Add cocoa powder, sour cream, yolks and vanilla to chocolate mixture and beat on medium heat until smooth. Set aside.
Thoroughly clean and dry beaters. Place egg whites in a bowl and add salt. Beat on high until stiff peak forms. Fold egg whites into chocolate mixture in three additions until no white streaks remain. Do not use mixer for this procedure.

Pour prepared mixture on the pan and back for 30-35 minutes or until cake has risen or top is dry.
Remove cake and cook on wire rack. When cool, run thin sharp knife on side of pan and remove sides. Cover and refrigerate for at least 3 hours.

To serve: Invert cake on a plate, remove wax paper and flip back onto serving plate. Dust with icing sugar and serve slices of cake with fresh strawberries, whipped topping and min leaves, if desired.
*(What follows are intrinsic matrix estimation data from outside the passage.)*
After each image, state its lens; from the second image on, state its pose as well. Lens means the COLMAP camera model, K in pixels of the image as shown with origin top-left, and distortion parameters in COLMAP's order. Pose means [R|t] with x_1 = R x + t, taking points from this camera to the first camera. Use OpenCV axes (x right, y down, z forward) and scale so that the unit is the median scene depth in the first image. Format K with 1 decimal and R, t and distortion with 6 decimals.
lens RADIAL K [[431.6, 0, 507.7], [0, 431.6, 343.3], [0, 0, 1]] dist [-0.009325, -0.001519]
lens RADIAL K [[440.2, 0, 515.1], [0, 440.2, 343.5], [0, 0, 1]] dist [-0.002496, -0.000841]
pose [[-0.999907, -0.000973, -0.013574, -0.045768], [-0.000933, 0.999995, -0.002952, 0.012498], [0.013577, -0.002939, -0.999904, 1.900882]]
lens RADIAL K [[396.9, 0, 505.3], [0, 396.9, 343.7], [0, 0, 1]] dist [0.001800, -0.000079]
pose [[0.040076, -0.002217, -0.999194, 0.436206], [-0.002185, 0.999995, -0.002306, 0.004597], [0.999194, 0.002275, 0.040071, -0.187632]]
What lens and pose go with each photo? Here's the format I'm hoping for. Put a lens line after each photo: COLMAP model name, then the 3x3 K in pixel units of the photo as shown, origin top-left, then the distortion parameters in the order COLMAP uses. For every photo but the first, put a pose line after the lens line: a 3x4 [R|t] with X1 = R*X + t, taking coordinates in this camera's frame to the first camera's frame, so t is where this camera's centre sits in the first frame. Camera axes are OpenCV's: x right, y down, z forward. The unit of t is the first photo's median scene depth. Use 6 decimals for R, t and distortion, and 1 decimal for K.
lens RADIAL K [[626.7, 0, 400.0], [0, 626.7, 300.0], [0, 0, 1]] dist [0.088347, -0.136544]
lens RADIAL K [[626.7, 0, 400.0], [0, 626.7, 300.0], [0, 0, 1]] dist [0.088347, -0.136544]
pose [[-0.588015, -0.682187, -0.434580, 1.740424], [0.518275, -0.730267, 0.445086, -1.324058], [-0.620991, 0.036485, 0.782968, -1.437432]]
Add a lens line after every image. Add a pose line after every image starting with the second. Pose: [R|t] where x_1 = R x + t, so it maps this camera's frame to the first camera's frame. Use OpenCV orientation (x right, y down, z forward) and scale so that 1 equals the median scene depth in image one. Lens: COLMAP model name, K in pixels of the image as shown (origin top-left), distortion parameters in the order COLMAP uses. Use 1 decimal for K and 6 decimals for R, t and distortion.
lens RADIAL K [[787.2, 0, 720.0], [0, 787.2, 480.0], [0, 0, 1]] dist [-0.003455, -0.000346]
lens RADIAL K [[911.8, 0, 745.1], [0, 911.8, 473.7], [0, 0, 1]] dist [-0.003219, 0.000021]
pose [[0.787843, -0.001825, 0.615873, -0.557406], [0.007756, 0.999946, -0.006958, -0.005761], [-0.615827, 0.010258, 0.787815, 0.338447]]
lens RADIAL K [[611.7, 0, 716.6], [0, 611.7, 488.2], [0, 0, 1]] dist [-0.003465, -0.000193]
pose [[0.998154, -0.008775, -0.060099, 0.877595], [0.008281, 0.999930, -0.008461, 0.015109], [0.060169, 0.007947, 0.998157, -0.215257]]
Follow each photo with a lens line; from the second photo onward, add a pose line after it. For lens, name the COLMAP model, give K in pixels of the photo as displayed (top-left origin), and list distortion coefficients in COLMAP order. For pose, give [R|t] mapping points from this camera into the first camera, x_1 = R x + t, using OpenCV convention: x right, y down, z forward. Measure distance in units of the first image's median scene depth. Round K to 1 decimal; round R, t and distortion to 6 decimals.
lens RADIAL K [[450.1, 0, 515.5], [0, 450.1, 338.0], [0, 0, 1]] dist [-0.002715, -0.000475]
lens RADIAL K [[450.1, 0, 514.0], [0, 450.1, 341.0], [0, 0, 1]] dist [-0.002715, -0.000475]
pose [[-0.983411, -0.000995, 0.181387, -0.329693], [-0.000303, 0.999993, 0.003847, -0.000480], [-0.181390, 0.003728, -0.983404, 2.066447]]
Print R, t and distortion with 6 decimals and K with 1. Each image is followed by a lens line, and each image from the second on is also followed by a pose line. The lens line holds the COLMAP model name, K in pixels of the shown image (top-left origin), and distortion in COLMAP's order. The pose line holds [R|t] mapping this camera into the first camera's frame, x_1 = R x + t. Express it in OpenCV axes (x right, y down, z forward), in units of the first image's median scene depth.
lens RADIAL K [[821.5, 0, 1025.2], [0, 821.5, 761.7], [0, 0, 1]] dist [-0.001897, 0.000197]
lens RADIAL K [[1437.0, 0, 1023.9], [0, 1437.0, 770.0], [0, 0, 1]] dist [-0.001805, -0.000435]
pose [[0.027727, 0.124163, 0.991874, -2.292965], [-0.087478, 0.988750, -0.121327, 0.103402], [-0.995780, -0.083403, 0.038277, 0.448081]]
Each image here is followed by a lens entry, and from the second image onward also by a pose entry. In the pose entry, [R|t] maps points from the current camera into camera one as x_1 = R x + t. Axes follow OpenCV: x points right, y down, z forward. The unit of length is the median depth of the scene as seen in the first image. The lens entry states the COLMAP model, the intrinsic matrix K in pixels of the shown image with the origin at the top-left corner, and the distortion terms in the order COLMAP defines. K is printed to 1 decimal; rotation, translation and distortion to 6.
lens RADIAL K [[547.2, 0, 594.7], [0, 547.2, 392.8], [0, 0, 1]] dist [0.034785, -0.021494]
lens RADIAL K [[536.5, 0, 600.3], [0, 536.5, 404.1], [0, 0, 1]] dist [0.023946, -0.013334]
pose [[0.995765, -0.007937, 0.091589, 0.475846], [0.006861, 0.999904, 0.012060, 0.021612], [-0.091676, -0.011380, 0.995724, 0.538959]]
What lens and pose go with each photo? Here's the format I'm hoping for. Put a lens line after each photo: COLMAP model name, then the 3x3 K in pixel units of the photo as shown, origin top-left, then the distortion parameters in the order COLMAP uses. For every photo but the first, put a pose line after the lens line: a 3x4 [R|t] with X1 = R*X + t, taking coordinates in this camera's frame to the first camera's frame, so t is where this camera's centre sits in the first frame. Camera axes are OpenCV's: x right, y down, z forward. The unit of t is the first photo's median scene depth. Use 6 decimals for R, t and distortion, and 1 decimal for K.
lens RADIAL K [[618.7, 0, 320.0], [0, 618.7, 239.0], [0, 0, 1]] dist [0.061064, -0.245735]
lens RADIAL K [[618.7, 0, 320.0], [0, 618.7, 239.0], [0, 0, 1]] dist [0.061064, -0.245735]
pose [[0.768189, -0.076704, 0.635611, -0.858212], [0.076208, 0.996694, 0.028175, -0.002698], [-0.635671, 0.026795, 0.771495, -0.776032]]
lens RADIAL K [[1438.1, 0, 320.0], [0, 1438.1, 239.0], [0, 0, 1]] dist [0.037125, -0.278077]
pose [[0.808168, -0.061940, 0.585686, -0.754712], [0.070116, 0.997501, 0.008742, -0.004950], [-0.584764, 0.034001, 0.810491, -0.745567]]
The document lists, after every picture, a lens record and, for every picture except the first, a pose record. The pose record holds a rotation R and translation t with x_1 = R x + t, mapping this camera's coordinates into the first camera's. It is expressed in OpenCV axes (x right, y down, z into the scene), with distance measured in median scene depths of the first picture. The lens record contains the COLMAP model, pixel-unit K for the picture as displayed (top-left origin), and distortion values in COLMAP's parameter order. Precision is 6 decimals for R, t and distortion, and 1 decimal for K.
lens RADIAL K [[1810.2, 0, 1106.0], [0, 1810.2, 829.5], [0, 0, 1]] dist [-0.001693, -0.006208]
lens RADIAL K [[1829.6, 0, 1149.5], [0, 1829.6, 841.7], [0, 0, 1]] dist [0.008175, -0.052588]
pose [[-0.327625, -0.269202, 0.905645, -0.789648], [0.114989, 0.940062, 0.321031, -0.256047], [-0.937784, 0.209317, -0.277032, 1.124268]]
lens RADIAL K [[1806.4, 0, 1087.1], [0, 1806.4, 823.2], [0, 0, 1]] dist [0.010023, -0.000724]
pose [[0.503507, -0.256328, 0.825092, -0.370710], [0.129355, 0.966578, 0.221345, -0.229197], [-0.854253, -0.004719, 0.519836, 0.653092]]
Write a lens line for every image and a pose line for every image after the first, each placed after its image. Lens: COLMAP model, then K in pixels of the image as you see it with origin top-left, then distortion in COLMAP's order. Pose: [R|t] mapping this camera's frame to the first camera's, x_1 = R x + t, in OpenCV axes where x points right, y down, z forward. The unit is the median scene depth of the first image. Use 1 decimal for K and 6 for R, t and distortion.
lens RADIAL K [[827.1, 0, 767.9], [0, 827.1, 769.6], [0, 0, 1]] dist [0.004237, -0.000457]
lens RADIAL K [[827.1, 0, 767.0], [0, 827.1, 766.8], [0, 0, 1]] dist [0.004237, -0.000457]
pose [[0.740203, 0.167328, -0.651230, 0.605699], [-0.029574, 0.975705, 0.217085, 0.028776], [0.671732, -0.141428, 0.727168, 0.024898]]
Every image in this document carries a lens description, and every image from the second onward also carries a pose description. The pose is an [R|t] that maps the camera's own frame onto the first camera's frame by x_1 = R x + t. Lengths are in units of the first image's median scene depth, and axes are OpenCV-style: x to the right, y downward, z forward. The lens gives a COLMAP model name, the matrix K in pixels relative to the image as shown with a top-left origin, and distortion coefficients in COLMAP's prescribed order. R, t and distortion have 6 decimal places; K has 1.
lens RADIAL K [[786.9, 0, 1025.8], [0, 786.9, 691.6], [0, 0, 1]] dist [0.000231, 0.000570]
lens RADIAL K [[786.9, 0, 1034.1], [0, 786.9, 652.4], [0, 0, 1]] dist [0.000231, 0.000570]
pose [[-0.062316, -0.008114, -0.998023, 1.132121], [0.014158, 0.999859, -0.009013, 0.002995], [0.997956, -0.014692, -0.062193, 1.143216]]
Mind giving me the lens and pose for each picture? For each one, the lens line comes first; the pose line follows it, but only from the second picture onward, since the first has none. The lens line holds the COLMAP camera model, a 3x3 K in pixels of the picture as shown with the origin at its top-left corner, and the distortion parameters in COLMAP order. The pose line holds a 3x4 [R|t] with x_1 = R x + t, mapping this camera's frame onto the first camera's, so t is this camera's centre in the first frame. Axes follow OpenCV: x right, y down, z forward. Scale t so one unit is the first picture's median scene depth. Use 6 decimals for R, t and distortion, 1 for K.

Nutrition information: Calories: 187 Fat: 7.2 grams Sat. fat: 4.5 grams Protein: 4 grams Carbohydrate: 27 grams Fiber: 2.5 grams Cholesterol: 43 mg Sodium: 95 mg

Turkey Pumpkin Chilli

Although I made pumpkin cupcakes and pancakes I still had canned pumpkin leftover and didn’t know what to do with it. I knew I didn’t want to make anything else sweet because it’s not good for my diet, so when I was flipping through my recipes I was excited to find this one for turkey pumpkin chilli. I used turkey breast and crushed tomatoes instead of ground turkey with diced tomatoes and it still turned out well. (I think it would be a little better with the diced though.) I cut down on the spices a little to increase the odds my 2 year old would like it, and she did. She probably ate an adult sized bowl of it last night, which I’m so happy about because she’s eating veggies without even realizing it! I’m betting this would be a perfect way to use up leftover turkey from Canadian Thanksgiving, which is today but many people had their feast yesterday. I’m roasting a turkey breast tonight and making a lite flourless chocolate cake for dessert. Stay tuned!

(I’ll add my own photo later; I just wanted to get this recipe out there in case someone did want to make it for dinner tonight) 🙂

Turkey Pumpkin Chilli

1½ Tbs. virgin coconut oil (I used olive oil)
1½ cups onion, chopped
¾ green bell pepper, chopped
¾ yellow bell pepper, chopped
1½ cans, 6 oz green chiles, chopped
1½ large garlic clove, minced
1½ lbs. lean ground turkey breast
1½ cans, 10-11 oz diced tomatoes
1½ cans, 10-11 oz red kidney beans
1½ cups canned pumpkin puree
2¼ Tbs. chili powder
¾ Tbs. cumin
1 tsp. sea salt
½ tsp. freshly ground black pepper
¼ cup chopped fresh cilantro
¾ cup Greek yogurt
2 tsp of cinnamon

First, heat the oil in a large skillet on medium-high heat. Next, saute the onion, peppers, green chiles, and garlic for about 5 minutes or until tender. Add in ground turkey and cook until completely browned. Stir in tomatoes, beans, and pumpkin and bring to a simmer. Season with chili powder, cumin, sea salt, and pepper. Turn heat down to low and continue to let it simmer for 20 minutes. Mix in fresh cilantro and
stir in with plain greek yogurt and cinnamon right before serving. Voila! Your pumpkin turkey chili is ready for eight.